#### Short exercise
Extract each line from the records below that contains the string "number", copying every matching line without changes.

☆ ☆ ☆ ☆ ☆ ☆ ☆

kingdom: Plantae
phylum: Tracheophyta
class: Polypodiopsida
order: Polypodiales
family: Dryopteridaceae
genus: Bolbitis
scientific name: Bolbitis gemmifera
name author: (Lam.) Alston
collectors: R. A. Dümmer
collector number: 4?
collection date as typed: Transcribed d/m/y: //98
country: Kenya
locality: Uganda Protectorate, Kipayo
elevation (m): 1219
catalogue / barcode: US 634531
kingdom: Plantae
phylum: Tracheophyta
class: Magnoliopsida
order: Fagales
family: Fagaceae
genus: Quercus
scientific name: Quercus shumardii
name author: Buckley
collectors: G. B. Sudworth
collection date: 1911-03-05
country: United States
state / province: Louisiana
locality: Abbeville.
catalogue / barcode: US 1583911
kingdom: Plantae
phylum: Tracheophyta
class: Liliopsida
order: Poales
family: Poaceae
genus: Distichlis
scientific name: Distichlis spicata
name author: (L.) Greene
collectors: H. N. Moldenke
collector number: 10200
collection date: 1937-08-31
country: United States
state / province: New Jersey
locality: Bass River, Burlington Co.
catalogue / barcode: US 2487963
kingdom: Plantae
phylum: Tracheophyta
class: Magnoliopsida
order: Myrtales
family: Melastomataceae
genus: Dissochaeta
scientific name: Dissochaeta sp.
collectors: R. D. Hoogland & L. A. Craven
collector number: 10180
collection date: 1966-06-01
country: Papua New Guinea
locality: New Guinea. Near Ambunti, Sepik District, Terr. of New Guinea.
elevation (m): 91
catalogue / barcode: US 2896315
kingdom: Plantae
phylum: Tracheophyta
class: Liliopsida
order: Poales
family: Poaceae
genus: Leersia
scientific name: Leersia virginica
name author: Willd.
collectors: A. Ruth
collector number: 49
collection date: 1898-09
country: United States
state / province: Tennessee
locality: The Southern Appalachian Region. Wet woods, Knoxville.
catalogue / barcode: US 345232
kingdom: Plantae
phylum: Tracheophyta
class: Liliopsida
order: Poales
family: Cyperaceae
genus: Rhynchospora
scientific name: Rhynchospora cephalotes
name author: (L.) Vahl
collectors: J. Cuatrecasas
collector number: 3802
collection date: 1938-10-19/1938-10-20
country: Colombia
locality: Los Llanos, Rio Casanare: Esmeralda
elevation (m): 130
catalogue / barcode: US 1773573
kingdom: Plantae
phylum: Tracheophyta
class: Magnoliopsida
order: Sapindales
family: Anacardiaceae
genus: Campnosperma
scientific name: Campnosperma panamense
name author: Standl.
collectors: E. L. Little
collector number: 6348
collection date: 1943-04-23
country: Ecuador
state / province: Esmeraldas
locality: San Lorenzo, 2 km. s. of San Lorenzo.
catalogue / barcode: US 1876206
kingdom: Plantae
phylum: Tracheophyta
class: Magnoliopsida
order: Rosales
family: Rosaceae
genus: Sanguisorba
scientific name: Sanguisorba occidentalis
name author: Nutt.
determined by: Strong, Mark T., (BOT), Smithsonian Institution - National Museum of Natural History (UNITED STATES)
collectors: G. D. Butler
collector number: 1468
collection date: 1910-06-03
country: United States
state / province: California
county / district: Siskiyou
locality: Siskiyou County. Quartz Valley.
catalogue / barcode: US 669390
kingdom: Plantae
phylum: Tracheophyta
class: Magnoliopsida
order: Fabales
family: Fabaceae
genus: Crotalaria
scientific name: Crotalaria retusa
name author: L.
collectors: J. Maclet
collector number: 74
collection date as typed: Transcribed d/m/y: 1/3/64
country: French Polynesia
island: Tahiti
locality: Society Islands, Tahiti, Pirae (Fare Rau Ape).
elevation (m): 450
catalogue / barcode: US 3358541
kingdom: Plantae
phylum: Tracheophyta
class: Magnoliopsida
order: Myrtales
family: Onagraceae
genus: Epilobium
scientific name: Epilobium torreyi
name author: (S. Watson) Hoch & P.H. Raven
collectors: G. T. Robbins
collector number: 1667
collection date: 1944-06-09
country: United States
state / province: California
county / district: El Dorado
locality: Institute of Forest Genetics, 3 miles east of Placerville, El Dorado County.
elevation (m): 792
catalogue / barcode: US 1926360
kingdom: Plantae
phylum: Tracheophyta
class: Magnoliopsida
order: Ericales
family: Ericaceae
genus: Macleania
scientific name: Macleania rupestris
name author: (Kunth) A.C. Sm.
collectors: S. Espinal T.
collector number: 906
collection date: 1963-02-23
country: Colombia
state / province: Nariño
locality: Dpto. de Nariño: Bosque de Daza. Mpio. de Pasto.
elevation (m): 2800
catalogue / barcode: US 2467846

☆ ☆ ☆ ☆ ☆ ☆ ☆

#### Output for this exercise
collector number: 4?
collector number: 10200
collector number: 10180
collector number: 49
collector number: 3802
collector number: 6348
collector number: 1468
collector number: 74
collector number: 1667
collector number: 906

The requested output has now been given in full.